E.U. Launches Net Neutrality Inquiry

LONDON — Following in the footsteps of the U.S., U.K. and Canada, the European Union has launched a new consultation in net neutrality.

The European Commission notes that Europe has long relied on "competition" and "transparency" to address concerns about discrimination (Europe has long patted itself on the back over its line-sharing rules that have created the competition it loves so much).

But the new consultation wants to know if competition has really done enough, and if telling customers that you plan to throttle certain protocols within an inch of their lives really does relieve all concerns about traffic management practices.

And what about "managed services," where ISPs simply run a "separate," bandwidth-protected service like IPTV over the same pipe?

E.U. Commissioner Neelie Kroes, the woman who went after Microsoft on antitrust grounds, said, "I am committed to keeping the Internet open and neutral. Consumers should be able to access the content they want.

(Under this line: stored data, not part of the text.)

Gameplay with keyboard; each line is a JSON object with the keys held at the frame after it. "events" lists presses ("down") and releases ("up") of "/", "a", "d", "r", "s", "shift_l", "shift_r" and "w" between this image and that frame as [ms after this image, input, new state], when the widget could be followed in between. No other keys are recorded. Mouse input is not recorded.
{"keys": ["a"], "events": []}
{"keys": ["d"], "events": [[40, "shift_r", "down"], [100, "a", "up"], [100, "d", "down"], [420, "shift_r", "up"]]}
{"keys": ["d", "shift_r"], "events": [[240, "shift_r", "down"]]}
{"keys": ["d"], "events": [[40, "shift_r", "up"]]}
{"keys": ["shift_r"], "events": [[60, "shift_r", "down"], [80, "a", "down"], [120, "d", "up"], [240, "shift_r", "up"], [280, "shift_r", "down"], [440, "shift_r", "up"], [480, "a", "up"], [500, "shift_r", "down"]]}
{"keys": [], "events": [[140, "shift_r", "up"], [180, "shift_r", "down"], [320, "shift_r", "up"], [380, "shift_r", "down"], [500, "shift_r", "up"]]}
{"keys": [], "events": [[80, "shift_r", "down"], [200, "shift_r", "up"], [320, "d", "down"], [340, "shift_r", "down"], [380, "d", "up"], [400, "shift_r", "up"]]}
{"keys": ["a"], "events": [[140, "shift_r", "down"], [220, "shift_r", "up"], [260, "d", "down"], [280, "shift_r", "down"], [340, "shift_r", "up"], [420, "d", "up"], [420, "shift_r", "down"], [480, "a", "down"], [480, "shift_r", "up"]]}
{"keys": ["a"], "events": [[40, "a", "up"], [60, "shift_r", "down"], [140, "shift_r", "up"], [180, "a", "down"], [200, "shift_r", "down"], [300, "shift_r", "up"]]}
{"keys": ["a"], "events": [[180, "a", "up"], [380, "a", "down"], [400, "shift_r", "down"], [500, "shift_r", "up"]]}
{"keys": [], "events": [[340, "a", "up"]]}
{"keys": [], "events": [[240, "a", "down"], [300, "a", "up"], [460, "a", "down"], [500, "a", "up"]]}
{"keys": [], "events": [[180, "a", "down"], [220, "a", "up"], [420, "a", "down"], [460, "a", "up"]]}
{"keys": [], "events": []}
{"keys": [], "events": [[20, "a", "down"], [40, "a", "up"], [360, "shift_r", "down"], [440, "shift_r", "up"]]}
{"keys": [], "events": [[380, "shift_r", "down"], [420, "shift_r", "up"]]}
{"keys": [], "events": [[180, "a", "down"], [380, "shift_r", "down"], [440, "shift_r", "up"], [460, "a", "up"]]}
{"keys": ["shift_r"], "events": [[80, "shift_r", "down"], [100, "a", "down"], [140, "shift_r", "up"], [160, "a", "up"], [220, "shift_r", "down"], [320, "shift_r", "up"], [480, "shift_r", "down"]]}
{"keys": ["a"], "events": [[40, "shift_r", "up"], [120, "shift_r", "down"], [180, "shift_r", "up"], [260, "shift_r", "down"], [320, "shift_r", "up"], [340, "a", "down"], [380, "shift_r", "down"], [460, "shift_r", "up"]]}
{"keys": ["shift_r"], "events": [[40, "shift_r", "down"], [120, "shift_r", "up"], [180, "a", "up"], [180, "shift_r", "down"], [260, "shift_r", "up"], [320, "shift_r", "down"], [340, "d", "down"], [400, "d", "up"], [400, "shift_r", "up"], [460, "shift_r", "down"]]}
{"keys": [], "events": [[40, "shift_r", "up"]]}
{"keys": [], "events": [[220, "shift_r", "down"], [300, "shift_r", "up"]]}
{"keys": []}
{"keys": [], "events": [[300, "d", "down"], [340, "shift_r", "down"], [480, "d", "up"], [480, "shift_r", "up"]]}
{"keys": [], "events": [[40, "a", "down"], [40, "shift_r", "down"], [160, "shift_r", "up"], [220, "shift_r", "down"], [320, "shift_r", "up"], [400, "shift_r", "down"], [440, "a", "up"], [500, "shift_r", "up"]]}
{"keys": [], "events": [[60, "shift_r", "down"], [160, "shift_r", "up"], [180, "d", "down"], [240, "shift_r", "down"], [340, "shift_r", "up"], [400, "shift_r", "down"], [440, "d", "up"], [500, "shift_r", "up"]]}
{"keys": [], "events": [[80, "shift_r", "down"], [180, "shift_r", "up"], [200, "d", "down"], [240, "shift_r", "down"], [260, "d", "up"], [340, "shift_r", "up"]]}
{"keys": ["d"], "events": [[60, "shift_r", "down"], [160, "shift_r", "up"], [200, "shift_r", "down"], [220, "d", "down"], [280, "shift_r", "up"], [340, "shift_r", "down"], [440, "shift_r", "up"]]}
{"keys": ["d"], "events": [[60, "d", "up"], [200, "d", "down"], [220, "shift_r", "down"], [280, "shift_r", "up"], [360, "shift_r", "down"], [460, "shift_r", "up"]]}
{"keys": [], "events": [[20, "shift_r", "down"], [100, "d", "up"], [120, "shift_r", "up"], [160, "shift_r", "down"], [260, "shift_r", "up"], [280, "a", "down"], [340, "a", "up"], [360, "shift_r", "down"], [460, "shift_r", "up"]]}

“Content providers and operators should have the right incentives to keep innovating. But traffic management and net neutrality are highly complex issues. I do not assume that one approach or another should prevail. We need input from all sides so we can examine all the issues carefully, in a very objective way, strike the right balance between all the interests involved and work out what new measures, if any, may be needed."

The Commission, committed to the "open and neutral character of the Internet," is taking comments through the end of September on a host of questions about the end-to-end principle, traffic management, and just why it is that wireless operators are blocking VOIP services.